Yodel is a delivery service company based in Liverpool, England. It was originally known as the Home Delivery Network, until it acquired the B2B and B2C operations of DHL Express UK and thereafter, rebranded itself as Yodel in May 2010. It is privately owned by the billionaire Frederick Barclay.

History

Home Delivery Network operated as the logistics division of The Very Group, until it demerged in June 2008. It was formed by the merger of Business Express and Reality, the former Littlewoods and Shop Direct delivery companies respectively. Yodel has sorting hubs at Shaw, Hatfield and Wednesbury, and over 45 delivery depots across the UK.

In December 2011, the London Evening Standard carried a story on reports of packages from Yodel being lost or not delivered on time for Christmas. Yodel said that there had been a great increase in December deliveries over the previous two years and that Yodel had delivered over twenty million packages that month, with 999 out of 1000 being delivered on time.

In March 2012, the BBC's Watchdog consumer programme broadcast a segment highly critical of Yodel. In January 2014, Yodel was voted as the worst delivery service in the United Kingdom for the second consecutive year. BBC Watchdog says that it continued to regularly receive reports of bad service after the re branding to Yodel.

In January 2014, Yodel was named the "worst parcel delivery firm" in a poll by MoneySavingExpert.com, of 9,000 people, with 78% of customers rating their experience negatively. Despite this, Yodel continues to be the delivery company of choice for many major retailers in the United Kingdom, largely due to the company's low prices.

────────────────────

=== Work task A ===
Name every town the Yodel text gives as the site of one of the company's sorting hubs.
=== Work task B ===
Carry on the text about Yodel, starting right after its last sentence.

[Saved entries]
────────────────────

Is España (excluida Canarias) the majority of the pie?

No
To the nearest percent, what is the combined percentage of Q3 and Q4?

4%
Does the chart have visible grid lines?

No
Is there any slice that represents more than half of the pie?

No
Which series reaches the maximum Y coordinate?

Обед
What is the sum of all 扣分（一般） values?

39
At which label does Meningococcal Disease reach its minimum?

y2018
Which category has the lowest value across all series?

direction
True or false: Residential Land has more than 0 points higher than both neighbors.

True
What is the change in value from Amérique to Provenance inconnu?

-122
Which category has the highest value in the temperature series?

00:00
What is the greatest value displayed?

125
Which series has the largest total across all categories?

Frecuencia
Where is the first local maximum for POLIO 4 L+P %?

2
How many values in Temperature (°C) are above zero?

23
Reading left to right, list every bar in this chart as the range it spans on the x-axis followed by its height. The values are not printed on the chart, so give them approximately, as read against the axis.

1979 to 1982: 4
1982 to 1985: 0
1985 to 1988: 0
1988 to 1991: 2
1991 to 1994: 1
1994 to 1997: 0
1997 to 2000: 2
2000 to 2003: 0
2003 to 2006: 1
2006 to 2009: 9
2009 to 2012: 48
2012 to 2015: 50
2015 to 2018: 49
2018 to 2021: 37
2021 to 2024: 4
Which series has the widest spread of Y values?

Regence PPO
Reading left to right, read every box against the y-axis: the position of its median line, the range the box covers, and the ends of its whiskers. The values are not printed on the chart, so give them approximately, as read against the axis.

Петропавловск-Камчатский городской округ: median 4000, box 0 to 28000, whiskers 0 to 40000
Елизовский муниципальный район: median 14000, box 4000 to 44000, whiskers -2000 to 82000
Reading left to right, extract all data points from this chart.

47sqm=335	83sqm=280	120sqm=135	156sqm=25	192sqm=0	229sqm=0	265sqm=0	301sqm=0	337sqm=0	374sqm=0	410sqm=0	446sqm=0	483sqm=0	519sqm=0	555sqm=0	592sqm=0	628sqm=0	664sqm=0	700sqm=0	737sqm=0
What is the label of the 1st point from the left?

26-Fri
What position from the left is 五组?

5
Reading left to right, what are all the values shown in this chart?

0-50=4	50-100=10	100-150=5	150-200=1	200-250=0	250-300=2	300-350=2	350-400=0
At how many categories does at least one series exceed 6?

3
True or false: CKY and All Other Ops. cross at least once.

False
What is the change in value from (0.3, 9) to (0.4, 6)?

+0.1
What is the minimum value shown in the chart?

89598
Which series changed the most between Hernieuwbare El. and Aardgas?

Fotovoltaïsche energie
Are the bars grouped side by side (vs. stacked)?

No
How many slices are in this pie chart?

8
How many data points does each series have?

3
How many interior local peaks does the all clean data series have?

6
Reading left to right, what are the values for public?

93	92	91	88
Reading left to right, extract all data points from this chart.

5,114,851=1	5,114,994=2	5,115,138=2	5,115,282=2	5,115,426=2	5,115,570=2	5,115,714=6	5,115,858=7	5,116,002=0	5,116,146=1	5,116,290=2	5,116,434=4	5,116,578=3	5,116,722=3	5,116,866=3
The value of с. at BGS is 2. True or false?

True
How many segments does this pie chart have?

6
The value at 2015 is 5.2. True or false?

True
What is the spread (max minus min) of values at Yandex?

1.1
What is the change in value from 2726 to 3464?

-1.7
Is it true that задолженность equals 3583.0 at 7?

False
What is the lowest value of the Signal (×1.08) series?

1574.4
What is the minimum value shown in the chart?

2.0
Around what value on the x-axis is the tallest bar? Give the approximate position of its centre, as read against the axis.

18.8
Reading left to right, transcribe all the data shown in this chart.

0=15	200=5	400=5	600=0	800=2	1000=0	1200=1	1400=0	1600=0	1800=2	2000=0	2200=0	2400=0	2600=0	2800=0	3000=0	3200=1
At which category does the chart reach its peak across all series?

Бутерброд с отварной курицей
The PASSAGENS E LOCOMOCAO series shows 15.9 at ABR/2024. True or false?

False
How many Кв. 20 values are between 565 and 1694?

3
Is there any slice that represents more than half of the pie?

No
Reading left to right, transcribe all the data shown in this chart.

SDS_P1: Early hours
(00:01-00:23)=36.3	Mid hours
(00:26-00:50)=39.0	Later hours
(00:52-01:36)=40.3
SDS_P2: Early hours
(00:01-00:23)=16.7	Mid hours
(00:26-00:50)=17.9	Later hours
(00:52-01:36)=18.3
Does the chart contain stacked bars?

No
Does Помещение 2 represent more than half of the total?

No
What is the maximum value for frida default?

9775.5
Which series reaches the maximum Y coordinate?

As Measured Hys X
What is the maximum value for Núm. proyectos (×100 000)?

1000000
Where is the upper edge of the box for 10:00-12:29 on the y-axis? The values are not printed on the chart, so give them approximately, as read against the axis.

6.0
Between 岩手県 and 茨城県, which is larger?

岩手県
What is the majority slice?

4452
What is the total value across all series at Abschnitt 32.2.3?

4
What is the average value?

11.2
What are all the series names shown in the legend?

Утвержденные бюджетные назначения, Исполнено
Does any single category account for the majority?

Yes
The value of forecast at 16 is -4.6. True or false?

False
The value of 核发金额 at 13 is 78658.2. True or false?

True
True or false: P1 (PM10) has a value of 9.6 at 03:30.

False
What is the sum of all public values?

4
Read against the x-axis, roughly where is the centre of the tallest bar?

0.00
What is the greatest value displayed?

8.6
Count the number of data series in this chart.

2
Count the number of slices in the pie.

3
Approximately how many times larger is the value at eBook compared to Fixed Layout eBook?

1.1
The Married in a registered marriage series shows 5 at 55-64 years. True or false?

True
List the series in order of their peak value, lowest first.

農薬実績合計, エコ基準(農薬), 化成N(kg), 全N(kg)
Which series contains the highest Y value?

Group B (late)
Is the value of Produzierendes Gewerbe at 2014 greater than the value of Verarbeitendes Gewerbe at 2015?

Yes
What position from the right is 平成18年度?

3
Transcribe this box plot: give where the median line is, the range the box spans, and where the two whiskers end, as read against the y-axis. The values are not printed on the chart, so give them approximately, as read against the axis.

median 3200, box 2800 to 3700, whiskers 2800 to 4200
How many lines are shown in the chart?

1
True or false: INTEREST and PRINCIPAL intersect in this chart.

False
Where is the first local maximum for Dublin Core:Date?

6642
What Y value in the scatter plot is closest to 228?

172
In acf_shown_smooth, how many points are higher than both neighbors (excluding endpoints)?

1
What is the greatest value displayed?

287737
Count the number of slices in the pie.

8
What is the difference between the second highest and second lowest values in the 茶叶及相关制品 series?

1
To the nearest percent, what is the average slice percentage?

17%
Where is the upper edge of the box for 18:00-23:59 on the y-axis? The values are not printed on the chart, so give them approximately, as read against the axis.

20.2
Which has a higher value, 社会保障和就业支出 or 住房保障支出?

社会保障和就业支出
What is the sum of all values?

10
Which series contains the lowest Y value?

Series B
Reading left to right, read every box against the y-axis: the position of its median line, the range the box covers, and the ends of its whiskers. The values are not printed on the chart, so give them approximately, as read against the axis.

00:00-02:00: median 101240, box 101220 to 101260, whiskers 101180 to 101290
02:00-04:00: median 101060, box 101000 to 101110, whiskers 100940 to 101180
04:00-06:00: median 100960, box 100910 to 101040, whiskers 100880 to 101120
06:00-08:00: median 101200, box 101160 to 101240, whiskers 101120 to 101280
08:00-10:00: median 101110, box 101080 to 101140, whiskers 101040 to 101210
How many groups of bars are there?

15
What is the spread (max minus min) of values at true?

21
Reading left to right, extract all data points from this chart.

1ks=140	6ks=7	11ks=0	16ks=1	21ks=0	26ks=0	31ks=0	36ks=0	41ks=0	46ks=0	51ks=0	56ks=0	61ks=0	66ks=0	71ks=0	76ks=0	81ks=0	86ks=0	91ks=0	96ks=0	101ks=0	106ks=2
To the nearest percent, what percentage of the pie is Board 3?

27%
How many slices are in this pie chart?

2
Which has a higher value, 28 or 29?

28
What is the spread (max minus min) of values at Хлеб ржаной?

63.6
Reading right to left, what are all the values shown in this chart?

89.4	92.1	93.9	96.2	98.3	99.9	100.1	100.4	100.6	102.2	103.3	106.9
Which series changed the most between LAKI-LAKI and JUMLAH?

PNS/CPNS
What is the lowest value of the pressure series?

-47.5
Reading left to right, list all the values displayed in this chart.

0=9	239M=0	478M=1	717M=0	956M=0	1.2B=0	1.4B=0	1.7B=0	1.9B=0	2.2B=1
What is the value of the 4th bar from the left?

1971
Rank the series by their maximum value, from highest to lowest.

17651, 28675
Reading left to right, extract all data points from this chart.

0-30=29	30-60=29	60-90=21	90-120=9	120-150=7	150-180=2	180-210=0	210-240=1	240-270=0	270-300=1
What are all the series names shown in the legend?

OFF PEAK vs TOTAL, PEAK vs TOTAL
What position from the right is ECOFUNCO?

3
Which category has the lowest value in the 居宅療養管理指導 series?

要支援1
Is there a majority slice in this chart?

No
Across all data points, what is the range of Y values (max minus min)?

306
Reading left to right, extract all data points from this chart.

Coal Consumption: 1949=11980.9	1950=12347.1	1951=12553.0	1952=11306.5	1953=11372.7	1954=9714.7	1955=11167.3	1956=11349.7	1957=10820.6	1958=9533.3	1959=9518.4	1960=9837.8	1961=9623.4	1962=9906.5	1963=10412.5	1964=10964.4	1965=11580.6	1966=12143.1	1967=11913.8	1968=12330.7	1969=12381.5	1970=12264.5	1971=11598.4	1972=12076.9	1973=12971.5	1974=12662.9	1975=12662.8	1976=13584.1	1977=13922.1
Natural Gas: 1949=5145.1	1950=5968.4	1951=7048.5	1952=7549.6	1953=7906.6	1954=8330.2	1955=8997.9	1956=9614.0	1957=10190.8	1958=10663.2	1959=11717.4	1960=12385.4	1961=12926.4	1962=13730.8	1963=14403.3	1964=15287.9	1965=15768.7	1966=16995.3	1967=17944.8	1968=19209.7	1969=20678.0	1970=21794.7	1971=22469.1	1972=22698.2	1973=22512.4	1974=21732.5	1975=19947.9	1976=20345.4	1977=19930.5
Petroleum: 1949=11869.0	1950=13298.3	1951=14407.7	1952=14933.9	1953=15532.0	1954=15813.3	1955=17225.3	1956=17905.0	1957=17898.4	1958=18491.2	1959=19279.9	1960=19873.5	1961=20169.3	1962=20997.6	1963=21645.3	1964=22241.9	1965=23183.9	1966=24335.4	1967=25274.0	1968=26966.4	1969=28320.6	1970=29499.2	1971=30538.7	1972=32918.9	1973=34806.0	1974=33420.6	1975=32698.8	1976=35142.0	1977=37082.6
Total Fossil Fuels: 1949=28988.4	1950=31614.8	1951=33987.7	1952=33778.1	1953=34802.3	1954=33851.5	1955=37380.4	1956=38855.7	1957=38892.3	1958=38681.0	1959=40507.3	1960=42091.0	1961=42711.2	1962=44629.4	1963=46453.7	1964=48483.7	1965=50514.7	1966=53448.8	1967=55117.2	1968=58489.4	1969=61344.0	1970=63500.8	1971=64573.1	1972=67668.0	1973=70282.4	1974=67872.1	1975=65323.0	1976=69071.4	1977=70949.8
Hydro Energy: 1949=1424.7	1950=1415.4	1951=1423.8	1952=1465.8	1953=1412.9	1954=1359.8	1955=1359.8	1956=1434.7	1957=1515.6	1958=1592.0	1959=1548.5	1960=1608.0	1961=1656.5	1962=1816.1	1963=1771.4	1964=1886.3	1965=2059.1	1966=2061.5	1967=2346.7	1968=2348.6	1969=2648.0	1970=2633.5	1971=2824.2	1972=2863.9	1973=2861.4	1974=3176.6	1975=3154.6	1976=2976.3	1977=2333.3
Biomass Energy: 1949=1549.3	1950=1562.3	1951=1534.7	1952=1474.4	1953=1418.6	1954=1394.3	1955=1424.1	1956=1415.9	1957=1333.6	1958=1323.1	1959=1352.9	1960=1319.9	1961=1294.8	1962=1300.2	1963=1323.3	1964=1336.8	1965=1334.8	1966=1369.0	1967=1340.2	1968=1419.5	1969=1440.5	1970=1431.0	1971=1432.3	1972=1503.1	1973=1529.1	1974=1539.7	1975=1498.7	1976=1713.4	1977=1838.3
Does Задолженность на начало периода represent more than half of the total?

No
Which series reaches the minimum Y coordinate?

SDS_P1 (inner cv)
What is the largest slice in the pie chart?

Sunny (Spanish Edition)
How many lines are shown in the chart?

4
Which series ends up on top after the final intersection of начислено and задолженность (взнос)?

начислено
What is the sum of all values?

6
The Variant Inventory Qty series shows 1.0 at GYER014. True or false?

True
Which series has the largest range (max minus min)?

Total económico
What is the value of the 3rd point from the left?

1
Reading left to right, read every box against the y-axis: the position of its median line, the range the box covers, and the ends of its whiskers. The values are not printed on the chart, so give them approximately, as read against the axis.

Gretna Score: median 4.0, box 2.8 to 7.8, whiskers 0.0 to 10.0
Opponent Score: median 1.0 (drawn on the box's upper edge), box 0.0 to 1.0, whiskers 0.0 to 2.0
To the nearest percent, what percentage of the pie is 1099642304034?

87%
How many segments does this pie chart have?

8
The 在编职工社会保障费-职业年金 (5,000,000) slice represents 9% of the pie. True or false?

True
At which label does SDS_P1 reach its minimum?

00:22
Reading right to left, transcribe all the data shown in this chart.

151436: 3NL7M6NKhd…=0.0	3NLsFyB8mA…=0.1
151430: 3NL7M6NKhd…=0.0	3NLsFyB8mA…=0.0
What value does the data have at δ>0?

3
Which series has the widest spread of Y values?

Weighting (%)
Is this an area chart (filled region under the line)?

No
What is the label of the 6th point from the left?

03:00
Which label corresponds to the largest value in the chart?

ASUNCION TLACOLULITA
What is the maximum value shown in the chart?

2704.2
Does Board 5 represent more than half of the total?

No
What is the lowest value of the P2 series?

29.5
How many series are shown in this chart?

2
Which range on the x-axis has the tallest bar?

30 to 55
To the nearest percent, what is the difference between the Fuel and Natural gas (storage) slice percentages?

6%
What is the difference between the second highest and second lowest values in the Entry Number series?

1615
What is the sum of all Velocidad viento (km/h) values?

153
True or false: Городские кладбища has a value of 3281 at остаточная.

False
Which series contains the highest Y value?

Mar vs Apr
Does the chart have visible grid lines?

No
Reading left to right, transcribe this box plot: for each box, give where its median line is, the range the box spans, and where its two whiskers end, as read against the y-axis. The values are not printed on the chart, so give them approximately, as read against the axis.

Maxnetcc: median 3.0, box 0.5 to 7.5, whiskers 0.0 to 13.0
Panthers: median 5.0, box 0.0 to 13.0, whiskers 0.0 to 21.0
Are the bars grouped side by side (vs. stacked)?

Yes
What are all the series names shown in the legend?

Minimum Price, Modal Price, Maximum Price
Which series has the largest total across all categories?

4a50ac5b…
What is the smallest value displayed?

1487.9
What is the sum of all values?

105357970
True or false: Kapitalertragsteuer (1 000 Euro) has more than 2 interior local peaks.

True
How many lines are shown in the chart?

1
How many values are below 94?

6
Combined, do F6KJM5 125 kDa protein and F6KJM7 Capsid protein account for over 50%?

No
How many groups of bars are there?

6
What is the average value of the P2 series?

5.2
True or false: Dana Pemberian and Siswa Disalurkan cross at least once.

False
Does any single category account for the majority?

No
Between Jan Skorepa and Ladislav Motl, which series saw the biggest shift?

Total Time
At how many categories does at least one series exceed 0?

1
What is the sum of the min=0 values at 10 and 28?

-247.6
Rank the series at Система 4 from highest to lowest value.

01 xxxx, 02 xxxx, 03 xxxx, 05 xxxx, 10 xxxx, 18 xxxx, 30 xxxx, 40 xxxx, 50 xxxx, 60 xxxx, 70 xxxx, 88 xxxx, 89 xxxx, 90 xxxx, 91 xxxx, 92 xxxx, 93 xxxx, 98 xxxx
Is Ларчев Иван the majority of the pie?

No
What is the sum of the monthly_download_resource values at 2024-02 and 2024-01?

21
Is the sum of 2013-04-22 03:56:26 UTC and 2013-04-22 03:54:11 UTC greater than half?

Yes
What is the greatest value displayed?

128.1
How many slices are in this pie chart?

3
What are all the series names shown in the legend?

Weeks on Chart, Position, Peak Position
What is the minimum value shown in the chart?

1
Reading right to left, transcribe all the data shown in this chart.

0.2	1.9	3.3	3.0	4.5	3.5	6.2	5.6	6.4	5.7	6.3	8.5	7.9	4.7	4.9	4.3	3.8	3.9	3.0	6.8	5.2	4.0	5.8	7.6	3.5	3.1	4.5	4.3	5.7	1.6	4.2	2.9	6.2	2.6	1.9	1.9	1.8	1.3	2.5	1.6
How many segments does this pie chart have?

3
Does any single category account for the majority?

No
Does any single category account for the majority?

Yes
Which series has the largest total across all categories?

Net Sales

────────────────────

=== Response A ===
Shaw, Hatfield, Wednesbury

=== Response B ===
The company apologised in November 2015, after one of the firm's couriers had left a parcel on the roof of a customer's home. In February 2016, Yodel was featured in a Dispatches investigation, which aired on Channel 4.

The investigation was entitled Where's My Missing Mail?. The programme sent an undercover reporter to work at Yodel’s Shaw depot as a sorter. The investigation highlighted how parcels had been thrown onto conveyor belts and even thrown between staff members. In May 2019, Yodel announced it would spend £15.2m on its fleet, to reduce the environmental impact of its delivery operations.

Collect+

In February 2011, Collect+ a parcel sending and collection service, was launched as a joint venture between PayPoint and Yodel. This service is available through almost 6,000 of the PayPoint retail network in the UK and allows customers to collect and send packages at their local convenience store. In April 2020, PayPoint announced an agreement with Yodel to take full ownership of 'Collect+.